Returns: Promise<{ secret: string, metadata: { comment, timestamp, version, kdfSchema, familyId, n, k } }>

Throws: PasswordRequiredError, WrongPasswordError, InsufficientSharesError, SetMismatchError, IntegrityCheckError, CorruptedShareError

inspectShare(shareBase64)

Extracts metadata from a share without decrypting it.

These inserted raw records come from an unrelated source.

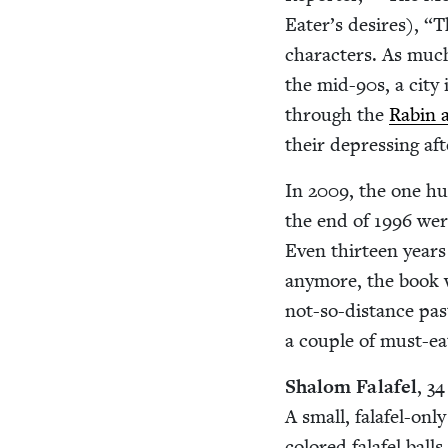
Eater’s desires),
“
T
char­ac­ters. As much
the mid-
90
s, a city
through the
Rabin as
their depress­ing af
In
2009
, the one h
the end of
1996
were
Even thir­teen years
any­more, the book w
not-so-dis­tance past
a cou­ple of must-ea
Shalom Falafel
,
34
A small, falafel-only
col­ored falafel ball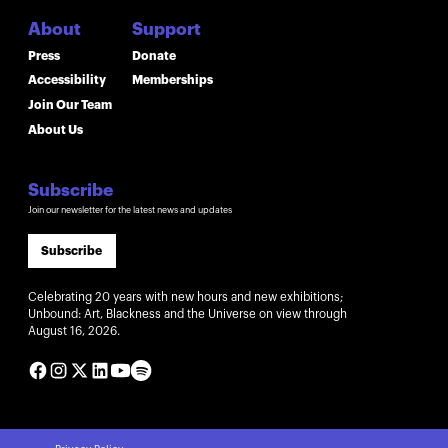
About
Support
Press
Donate
Accessibility
Memberships
Join Our Team
About Us
Subscribe
Join our newsletter for the latest news and updates
Subscribe
Celebrating 20 years with new hours and new exhibitions;
Unbound: Art, Blackness and the Universe on view through
August 16, 2026.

| Parameter | Type | Description | |---|---|---| | shareBase64 | string | The Base64URL-encoded share string. |

Returns: { isValid, version, familyId, comment, timestamp, isEncrypted, isStealth, primeIndex, kdfSchema, payload, aadBytes, error? }

Additional Exports

| Export | Description | |---|---| | deriveKey(password, salt, schema) | Derives a 32-byte AES key using the specified KDF schema. | | encryptBytes(data, key, aad?, schema?) | Encrypts a Uint8Array with AES-256-GCM. | | decryptBytes(data, key, isEncrypted, schema, aad?) | Decrypts AES-256-GCM ciphertext. | | bytesToBase64(bytes) / base64ToBytes(b64) | Base64URL encoding/decoding. | | listSchemas() | Returns all available KDF schema keys. | | getSchema(key) | Returns the full config for a schema key. | | DEFAULT_SCHEMA | Default KDF schema key ('4'). | | MAX_SECRET_LENGTH | Max secret size (250 bytes). | | MAX_ENCRYPTION_KEY_LENGTH | Max encryption password (256 chars). | | MAX_COMMENT_LENGTH | Max comment length (32 chars). | | MAX_SHARES | Max shares per split (64). | | APP_CONFIG | Full configuration object (advanced use). | | setLogger(logger) | Injects a custom { info, warn, error } logger. | | PieceKeeperError, ... | See Typed Error Handling. |

Browser Usage

In browser contexts, offload heavy KDF operations (Argon2id, scrypt) to a Web Worker to prevent UI thread blocking. See the PieceKeeper PWA for a production worker bridge implementation.

License

Apache 2.0 — see LICENSE for details.